Document excerpt
——

Myth #4: Guzzling water prevents cramps

Truth: Water and electrolytes have little to do with muscles seizing up

Water and electrolytes have little to do with muscles seizing up.

Water and electrolytes have little to do with muscles seizing up.     Photo: Inga Hendrickson

For years we’ve heard that exercise-­induced cramping is caused by dehydration and the associated loss of sodium and ­potassium. We’ve been urged to load up on ­bananas or chug salty sports drinks before and during workouts. But in 2011, South African researchers studied hundreds of Ironman triathletes, a group frequently felled by muscle cramps. To check for signs of clinical dehydration, researchers took blood samples just prior to the event’s start, for measuring levels of sodium and other electrolytes, then drew blood again at the finish line. Forty-three of the Ironmen cramped during the race, but the afflicted were no more dehydrated than the other competitors were, and they had comparable electrolyte levels. The principal difference between the two groups was speed: the tested group finished faster.

——

Data shown

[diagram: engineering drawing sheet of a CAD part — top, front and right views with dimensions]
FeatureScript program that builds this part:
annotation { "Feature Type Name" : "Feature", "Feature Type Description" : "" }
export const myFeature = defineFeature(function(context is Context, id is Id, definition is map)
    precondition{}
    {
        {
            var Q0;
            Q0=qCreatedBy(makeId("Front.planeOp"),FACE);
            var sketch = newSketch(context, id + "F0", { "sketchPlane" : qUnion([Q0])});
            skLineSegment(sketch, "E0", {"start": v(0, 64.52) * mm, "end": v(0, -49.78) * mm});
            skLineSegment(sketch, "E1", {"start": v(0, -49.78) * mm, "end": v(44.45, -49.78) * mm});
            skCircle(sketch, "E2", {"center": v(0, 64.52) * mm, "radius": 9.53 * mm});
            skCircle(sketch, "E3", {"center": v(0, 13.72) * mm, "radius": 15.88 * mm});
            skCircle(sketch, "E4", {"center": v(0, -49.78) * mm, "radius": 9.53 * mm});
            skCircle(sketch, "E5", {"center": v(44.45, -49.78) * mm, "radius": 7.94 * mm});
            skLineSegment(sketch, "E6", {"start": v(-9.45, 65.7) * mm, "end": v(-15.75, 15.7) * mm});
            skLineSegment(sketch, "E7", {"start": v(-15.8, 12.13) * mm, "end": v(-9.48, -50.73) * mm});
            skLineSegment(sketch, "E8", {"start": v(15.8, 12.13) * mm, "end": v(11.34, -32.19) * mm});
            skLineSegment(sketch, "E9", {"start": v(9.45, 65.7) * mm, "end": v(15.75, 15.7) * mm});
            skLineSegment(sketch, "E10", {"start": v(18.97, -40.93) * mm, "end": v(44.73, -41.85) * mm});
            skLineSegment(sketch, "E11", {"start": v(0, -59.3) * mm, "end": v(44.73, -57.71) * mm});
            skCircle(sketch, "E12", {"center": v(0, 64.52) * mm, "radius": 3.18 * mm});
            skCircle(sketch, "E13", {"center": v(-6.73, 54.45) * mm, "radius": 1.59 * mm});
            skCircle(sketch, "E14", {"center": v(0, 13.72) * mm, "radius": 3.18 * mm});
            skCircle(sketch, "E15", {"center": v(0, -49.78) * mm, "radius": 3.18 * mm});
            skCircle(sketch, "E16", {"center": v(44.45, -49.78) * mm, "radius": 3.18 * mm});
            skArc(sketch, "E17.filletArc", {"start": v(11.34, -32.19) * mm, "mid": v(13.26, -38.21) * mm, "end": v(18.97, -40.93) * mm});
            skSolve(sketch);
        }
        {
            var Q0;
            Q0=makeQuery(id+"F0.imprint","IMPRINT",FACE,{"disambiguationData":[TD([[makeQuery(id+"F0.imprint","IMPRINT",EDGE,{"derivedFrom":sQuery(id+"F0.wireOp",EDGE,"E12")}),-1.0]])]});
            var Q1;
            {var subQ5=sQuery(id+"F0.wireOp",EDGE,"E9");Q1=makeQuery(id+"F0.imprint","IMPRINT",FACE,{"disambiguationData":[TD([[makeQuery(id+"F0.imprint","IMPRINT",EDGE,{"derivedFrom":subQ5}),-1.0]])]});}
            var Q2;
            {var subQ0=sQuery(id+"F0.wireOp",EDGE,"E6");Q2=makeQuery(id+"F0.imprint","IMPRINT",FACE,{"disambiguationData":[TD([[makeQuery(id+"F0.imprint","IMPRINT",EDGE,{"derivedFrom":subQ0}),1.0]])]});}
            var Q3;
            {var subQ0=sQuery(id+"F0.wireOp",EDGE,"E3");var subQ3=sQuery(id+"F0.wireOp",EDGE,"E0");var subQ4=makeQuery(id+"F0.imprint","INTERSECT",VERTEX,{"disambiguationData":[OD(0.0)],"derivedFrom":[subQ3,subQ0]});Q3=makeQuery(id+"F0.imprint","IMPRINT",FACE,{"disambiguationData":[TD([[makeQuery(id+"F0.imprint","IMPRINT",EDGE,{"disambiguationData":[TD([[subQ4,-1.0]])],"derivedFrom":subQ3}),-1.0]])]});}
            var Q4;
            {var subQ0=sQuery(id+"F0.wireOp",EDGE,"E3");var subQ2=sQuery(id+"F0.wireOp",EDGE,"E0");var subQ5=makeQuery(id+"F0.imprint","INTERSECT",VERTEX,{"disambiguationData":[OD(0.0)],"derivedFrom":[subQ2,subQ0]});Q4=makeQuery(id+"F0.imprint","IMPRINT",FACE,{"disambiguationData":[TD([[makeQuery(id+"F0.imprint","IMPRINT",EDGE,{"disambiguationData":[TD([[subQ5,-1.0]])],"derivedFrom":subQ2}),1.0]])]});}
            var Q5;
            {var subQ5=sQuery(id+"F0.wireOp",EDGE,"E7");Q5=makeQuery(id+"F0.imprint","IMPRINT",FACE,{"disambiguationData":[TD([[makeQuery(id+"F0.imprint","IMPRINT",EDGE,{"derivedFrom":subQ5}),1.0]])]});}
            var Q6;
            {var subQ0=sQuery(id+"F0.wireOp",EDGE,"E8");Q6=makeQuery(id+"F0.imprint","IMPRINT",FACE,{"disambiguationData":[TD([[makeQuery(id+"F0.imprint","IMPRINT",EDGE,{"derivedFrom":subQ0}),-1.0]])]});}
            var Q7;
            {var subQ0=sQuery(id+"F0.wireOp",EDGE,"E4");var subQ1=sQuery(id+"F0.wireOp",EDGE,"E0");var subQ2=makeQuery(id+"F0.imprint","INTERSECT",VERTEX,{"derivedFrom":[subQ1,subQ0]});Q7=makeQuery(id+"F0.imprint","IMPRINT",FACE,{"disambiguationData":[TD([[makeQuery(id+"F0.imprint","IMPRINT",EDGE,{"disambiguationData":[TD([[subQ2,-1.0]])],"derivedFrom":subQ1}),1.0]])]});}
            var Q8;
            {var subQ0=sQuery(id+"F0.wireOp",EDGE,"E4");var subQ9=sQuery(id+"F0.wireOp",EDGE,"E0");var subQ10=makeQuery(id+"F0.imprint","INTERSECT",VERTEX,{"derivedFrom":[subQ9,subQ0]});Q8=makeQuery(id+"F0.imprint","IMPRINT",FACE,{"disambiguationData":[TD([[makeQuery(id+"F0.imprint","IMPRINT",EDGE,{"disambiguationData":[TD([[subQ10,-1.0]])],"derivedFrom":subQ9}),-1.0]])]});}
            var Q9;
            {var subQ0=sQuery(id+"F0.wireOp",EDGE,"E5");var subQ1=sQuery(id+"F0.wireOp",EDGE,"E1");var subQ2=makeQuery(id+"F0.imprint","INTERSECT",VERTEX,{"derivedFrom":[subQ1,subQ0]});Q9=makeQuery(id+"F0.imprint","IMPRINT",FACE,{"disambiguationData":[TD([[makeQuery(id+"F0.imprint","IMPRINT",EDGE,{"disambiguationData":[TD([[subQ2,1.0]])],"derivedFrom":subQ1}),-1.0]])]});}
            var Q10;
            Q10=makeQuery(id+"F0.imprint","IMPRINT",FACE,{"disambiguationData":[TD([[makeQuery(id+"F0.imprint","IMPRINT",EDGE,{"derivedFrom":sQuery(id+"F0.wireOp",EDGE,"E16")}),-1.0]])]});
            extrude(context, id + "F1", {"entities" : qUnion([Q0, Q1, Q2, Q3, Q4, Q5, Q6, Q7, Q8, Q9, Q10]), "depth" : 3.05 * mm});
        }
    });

——

Required action 1
In the text on exercise-induced cramps, how many of the Ironman triathletes cramped during the race?
Required action 2
Continue the piece on the myth about water and cramps from its last sentence.

Written reply 1
Forty-three.

Written reply 2
A team of scientists at North Dakota State University in Fargo reached similar conclusions. In a 2010 study, the researchers asked a group of fit young men to fill up with ­water, then induced cramping by zapping them with a series of low-level electric pulses. They did the same after the men rode stationary bikes in a heat chamber, with some of them losing up to 3 percent of their body weight to sweat. Since it took the same number of electrical shocks to induce cramping again, the spasms “were likely not caused by dehydration,” says professor Kevin Miller, who led the study. Instead, he believes that muscle cramps are due to exertion, fatigue, and a cascade of accompanying biochemical processes.

Get over it: Miller can’t tell you how to eliminate cramps altogether—there isn’t enough research—but stretching seems to be the best option to relieve acute cramping once it’s set in. That and pickle juice. In one of Miller’s recent studies, cramp-stricken ­cyclists who drank 2.5 ounces of it recovered 45 percent faster than those who drank nothing. Miller speculates that something in the acidic juice disrupts the nervous-system ­melee in the exhausted muscle.